Local Installation

Step 1: Get Miniconda

This is a Python package, and it depends on other packages to work. To manage all this, it’s recommended to use Miniconda. Get it from https://docs.anaconda.com/miniconda/

Step 2: Install NAM

Now that we have Miniconda, we can install NAM using it.

(Windows / Linux users) If your computer has an nVIDIA GPU, you should install a GPU-compatible version of PyTorch first. The PyTorch website will always have the most up-to-date guidance for this. Currently, this is the command:

$ pip install torch --index-url https://download.pytorch.org/whl/cu129

Then, install NAM using pip:

$ pip install neural-amp-modeler

To update an existing installation:

pip install --upgrade neural-amp-modeler

Local development installation

If you’re interested in developing this package, there are Anaconda environment definitions included in the environments/ directory. Use the one that’s appropriate for the platform you’re developing on. The .github/workflows/python-pckage.yml is also helpful if you want to be sure that you’re testing your developments in the same way that contributions will be automatically tested (via GitHub Actions).

Trouble using the GPU?

If you’re using a Windows or Linux machine with an NVIDIA GPU and NAM isn’t using it (Apple machines with Apple Silicon don’t use an nVIDIA GPU, but MPS, an accelerator with somewhat similar functionality), the reason is 99.999% probably an issue with your PyTorch installation, not NAM. Google (or ChatGPT) should be able to help you fix the issue, but here are a few handy things you can do (in case you’re not familiar with Python):

To check if PyTorch can see the GPU, you can do:

$ python -c "import torch; print(torch.cuda.is_available())"
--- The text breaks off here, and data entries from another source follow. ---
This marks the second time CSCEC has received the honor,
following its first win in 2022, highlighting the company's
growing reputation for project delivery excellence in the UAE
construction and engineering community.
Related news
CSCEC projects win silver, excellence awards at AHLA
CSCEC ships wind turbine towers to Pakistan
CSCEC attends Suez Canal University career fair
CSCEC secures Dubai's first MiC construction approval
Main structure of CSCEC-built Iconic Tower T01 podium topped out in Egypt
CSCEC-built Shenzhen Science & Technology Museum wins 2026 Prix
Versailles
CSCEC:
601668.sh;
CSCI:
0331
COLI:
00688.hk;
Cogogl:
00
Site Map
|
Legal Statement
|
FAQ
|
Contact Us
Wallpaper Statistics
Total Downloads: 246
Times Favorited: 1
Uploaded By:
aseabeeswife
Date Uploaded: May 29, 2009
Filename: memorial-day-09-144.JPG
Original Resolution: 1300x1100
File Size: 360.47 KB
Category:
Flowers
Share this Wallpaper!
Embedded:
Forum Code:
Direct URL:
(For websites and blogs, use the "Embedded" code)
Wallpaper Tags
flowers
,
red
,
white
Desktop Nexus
If this prints True, then PyTorch can see the GPU. If it prints False, then PyTorch can’t see the GPU and you need to fix your PyTorch installation.

To check whether you’ve installed a version of PyTorch that supports the GPU, you can do:

$ python -c "import torch; print(torch.__version__)"
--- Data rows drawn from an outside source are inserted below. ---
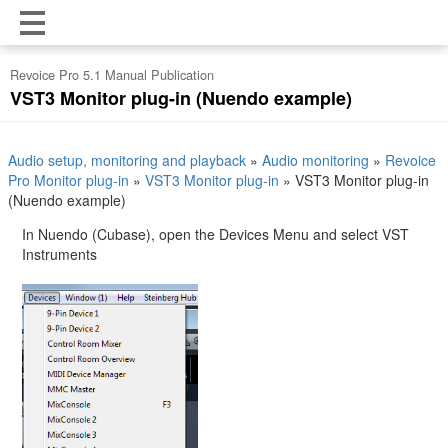
Revoice Pro 5.1 Manual Publication
VST3 Monitor plug-in (Nuendo example)
Audio setup, monitoring and playback
»
Audio monitoring
»
Revoice
Pro Monitor plug-in
»
VST3 Monitor plug-in
»
VST3 Monitor plug-in
(Nuendo example)
In Nuendo (Cubase), open the Devices Menu and select VST
Instruments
If this prints a version of PyTorch that includes cu in the version string, then PyTorch can see the GPU. If it doesn’t, then you need to fix your PyTorch installation.

To uninstall PyTorch and reinstall it, you can do:

$ pip uninstall torch torchvision torchaudio

and then use the install command above (or check the PyTorch website for the most up-to-date instructions). If you notice that this documentation is out of date, please let us know so we can update it (or even better, make a PR!)